512 * 1.75 = 896 operations // 128-bit LPDDR4-4266 => 68.3 GB/s
vs
640 * 1.4 = 896 operations // 128-bit DDR4-2400 => 38.4 GB/s
Dali appears to just be a refresh of Raven2:
https://images.anandtech.com/doci/15324/AMD CES 2020 Update_Client_Embargoed Until Jan. 6 at 6pm ET-page-028.jpg
No A-series in sight. It seems to finally be over.
Expensive exotic memory isn't mainstream. The desktop version should have higher iGPU freq that very well matches with affordable mainstream memory. Esp'ly if you consider that APUs originally were oriented towards mostly budget conscious builders.
I've kind of suspected this Raven2 (and its refresh) would be Bristol Ridge (and high bin Stoney) successors. So far 2c/2t 15w is its low bin, low end SKU. But a die salvaged 1c/2t at 6W would be a Stoney 6W done right.
Totally changing topic now to flagship 4000 mobile,
this (second picture) looks like a ballpark 200mm2 die; maybe just under. cores, uncore, and gpu each adding 60something mm2 (well 70 or 80something for the gpu maybe).
Well now i can say this is a intentional GPU downgrade? And im sorry but the "memory constrained" argument is just wrong, with my old 3200G i did some tests with a guy that had the 3400G with both at 1700mhz the 3400G was always better at 3200mhz DDR4.
Of course the 3400g will be ahead, but there are diminishing returns. This means the scaling of performance to CU count (or iGPU frequency) gets really really bad. It's hard to be 100% memory constrained, but 95% would be something like increase your CUs (or freq) by 50% and but you see only 5% to 10% performance increase (rather than a 50% performance increase that you would get if you're 0% bandwidth constrained).

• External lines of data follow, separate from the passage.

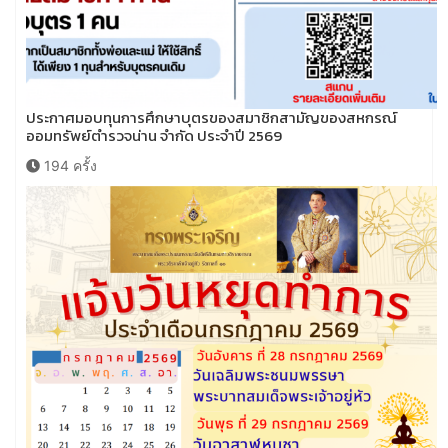
ประกาศมอบทุนการศึกษาบุตรของสมาชิกสามัญของสหกรณ์
ออมทรัพย์ตำรวจน่าน จำกัด ประจำปี 2569
194 ครั้ง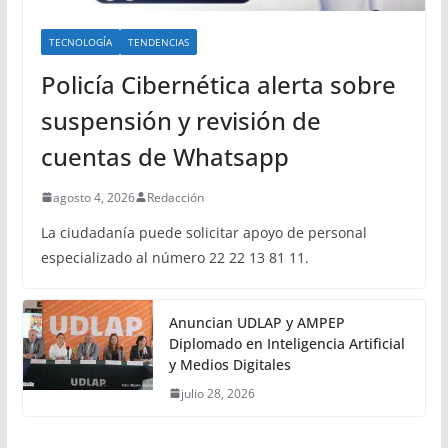
TECNOLOGÍA
TENDENCIAS
Policía Cibernética alerta sobre
suspensión y revisión de
cuentas de Whatsapp
agosto 4, 2026
Redacción
La ciudadanía puede solicitar apoyo de personal
especializado al número 22 22 13 81 11.
Anuncian UDLAP y AMPEP
Diplomado en Inteligencia Artificial
y Medios Digitales
julio 28, 2026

It's pretty much what jpiniero says (Die size considerations & dGPU self-competition) along with the fact that this is a high end mobile oriented product.
A serious gaming laptop is going to come with a dGPU anyways. So the iGPU is there for general use and unplugged gaming only. You don't need 12CU-16CU for decent enough graphics at peak perf/watt frequencies; by having a much larger iGPU you might add wattage rather than reduce it. Also, for their smallest mobile socket, a 16CU APU might also exceed the socket size.
To target the smaller market of desktop users who want big iGPU/APUs they're better following up with Zen3 big-iGPU MCM. They can integrate a big GPU with the IO hub for MCM APUs while reusing the current GPU-less IO hub for MCM Zen3 CPUs. I don't think the Zen3 chiplet is all that far away.